AS A SENIOR in college, I spent much of my last term down in a pit every morning, scraping dirt with a little trowel.
It was an archaeology class and we, the students getting six credits and a tan, were searching for evidence of a small academy that predated the college on the back of the current campus.
Compared to those ruins, which were a few hundred years old, the work that Adam Janney of Stafford County did this summer was downright ancient.
The graduate of Randolph-Macon College in Ashland joined several dozen college students, doctoral candidates and a collection of others at the decades-old excavations at The Agora in Athens.
From June until August, the James Monroe High School graduate found himself digging in four different trenches, some of which produced artifacts left there long before the birth of Christ.
Janney was one of the few American students and recent grads to get the opportunity this year, thanks largely to a class he took with professor John Camp.
When not teaching in Ashland, the professor runs the excavation in Athens, conducted by the American School of Classical Studies there.
Janney, who got a degree in history, said he jumped at the opportunity to get a firsthand feel for the history and society of the ancient Greeks.
Though he hadn't done much archaeology before his trip to Athens, Janney said the supervisors at the dig gave him and the 45 others a quick primer on how to slowly scrape their way into the ancient soil.
Soon enough, he was looking for artifacts, changes in soil color and texture, and any other clues that the ancient rock and ground might yield.
He and the others were digging on the site of The Agora, the major hub of activity in ancient Athens.
The American School of Classical Studies online describes The Agora as a marketplace and civic center.
"In addition to being a place where people gathered to buy and sell all kinds of commodities, it was also a place where people assembled to discuss all kinds of topics: business, politics, current events, or the nature of the universe and the divine," says a description on the site.
It continued that "The Agora of Athens, where ancient Greek democracy first came to life, provides a wonderful opportunity to examine the commercial, political, religious, and cultural life of one of the great cities of the ancient world."
Janney said knowing the importance of the excavations made the work he did seem worthwhile, even when it got tedious in the hot summer sun.
The 23-year-old said he spent most of his time working in the area that has been determined to be the site of a general's office or building.
"They had found a coin hoard there--money they said was probably kept to pay the soldiers," he said.
Janney said the most exciting find he had while scraping through the layers of history with trowel, brush and dust pan were the remains of a baby in a burial jar.
"That was a little creepy, but interesting," said Janney, noting that a paleontologist examined the bones to determine that the child most likely was stillborn.
He said the big push this year, as it has been in recent summers when work on the dig is concentrated, is the search for an ancient wall mentioned in many works of literature.

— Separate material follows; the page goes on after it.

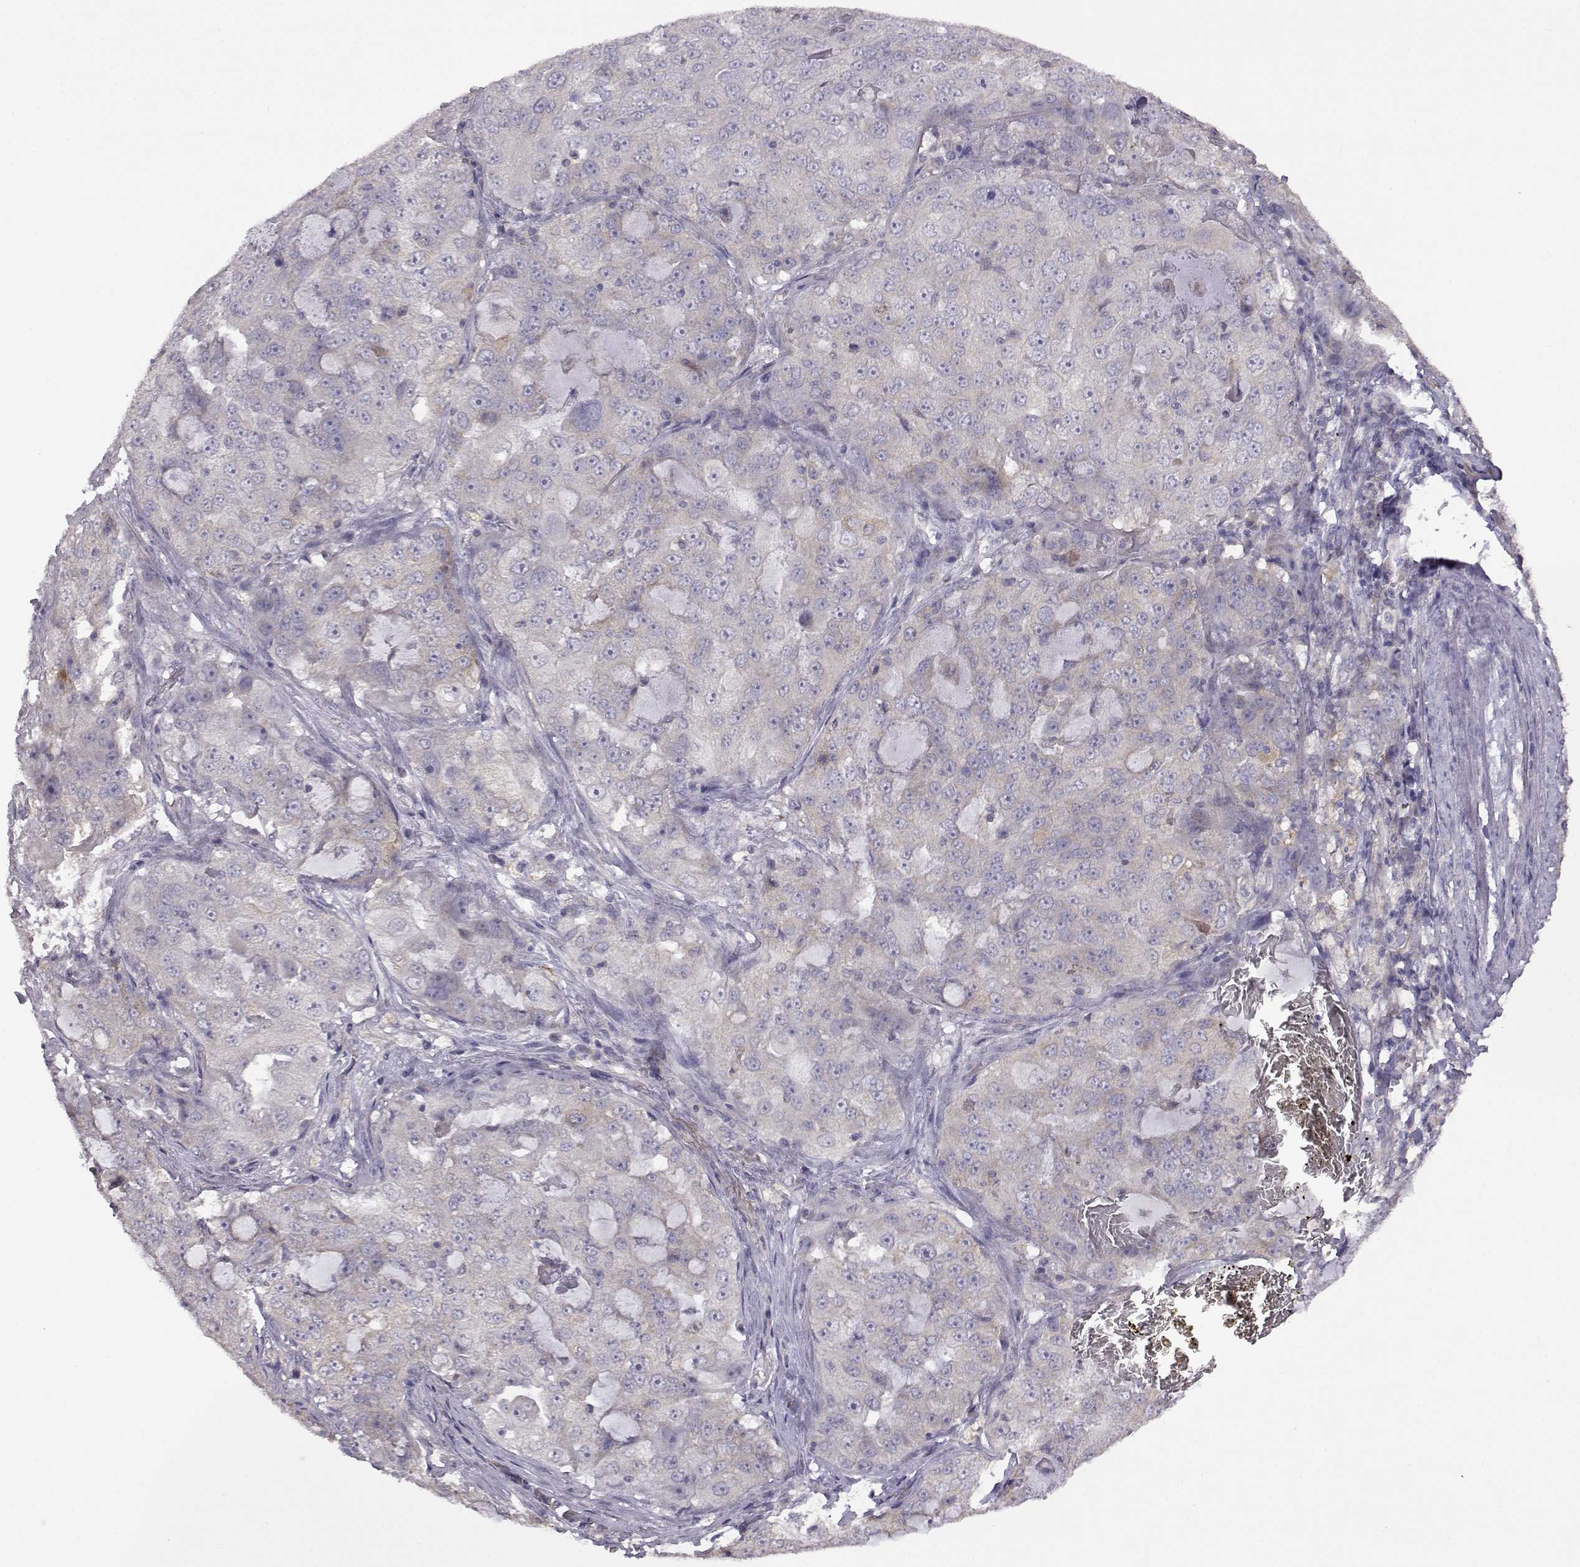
{"staining": {"intensity": "negative", "quantity": "none", "location": "none"}, "tissue": "lung cancer", "cell_type": "Tumor cells", "image_type": "cancer", "snomed": [{"axis": "morphology", "description": "Adenocarcinoma, NOS"}, {"axis": "topography", "description": "Lung"}], "caption": "This is an immunohistochemistry histopathology image of human lung cancer. There is no staining in tumor cells.", "gene": "VGF", "patient": {"sex": "female", "age": 61}}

"One of the students working near me found something that might be a start on that," said Janney. A block of stone was discovered that might provide clues to the wall's location.
While the dig was hard, hot work from 7 a.m until 2 p.m., the schedule left plenty of time to explore Athens and learn more about Greek society.
"One of the neat things about this dig is that it's not miles out of town somewhere," he said. "There are stores and shops all around there. In fact, the excavation from time to time buys a business so they can take it down and do excavations under it."
Aside from the dig itself, highlights of the trip included touring with family after his work on the dig and attending a function at the American Embassy in Athens.
Though the articulate young Janney will treasure his memories from the excavations, he doesn't plan a future in archaeology.
He's mulling over some opportunities in business, but has not ruled out attending law school.
Wherever he goes, the patience and diligence honed at the site of democracy's birth will serve him well.